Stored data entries
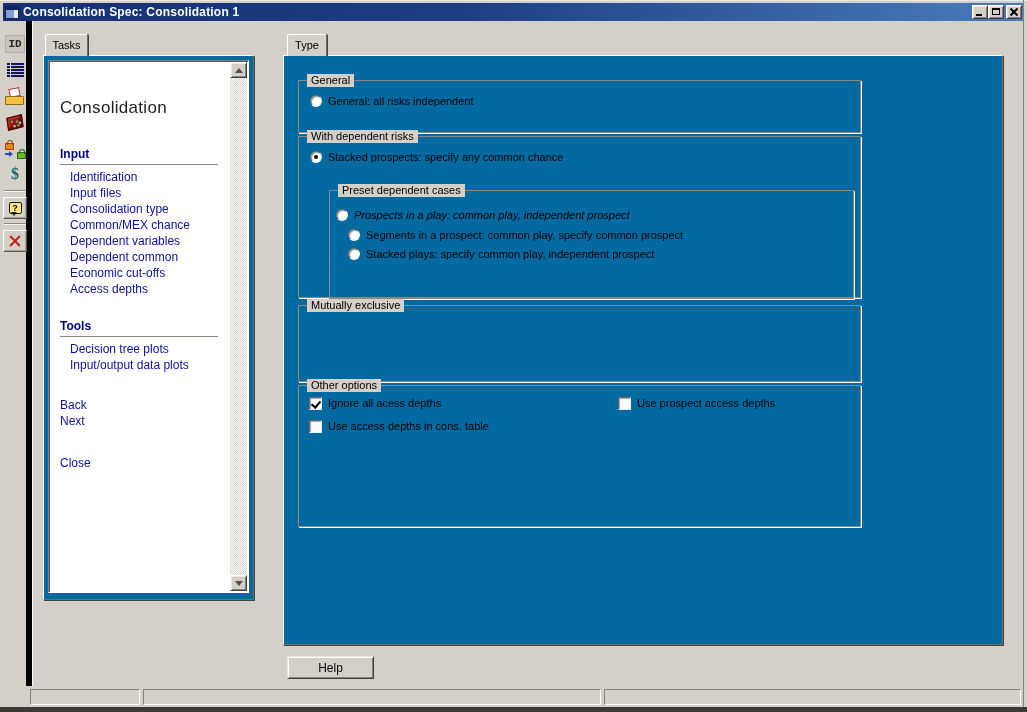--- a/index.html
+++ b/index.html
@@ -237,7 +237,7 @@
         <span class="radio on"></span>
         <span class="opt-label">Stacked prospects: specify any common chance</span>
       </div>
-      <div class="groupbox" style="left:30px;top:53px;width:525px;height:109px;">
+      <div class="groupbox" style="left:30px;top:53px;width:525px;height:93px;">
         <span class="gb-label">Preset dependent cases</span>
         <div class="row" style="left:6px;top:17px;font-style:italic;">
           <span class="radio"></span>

The problem
Would you repeat the entries exactly, but with no pictures?

Expected answer
--- a/index.html
+++ b/index.html
@@ -237,7 +237,7 @@
         <span class="radio on"></span>
         <span class="opt-label">Stacked prospects: specify any common chance</span>
       </div>
-      <div class="groupbox" style="left:30px;top:53px;width:525px;height:109px;">
+      <div class="groupbox" style="left:30px;top:53px;width:525px;height:93px;">
         <span class="gb-label">Preset dependent cases</span>
         <div class="row" style="left:6px;top:17px;font-style:italic;">
           <span class="radio"></span>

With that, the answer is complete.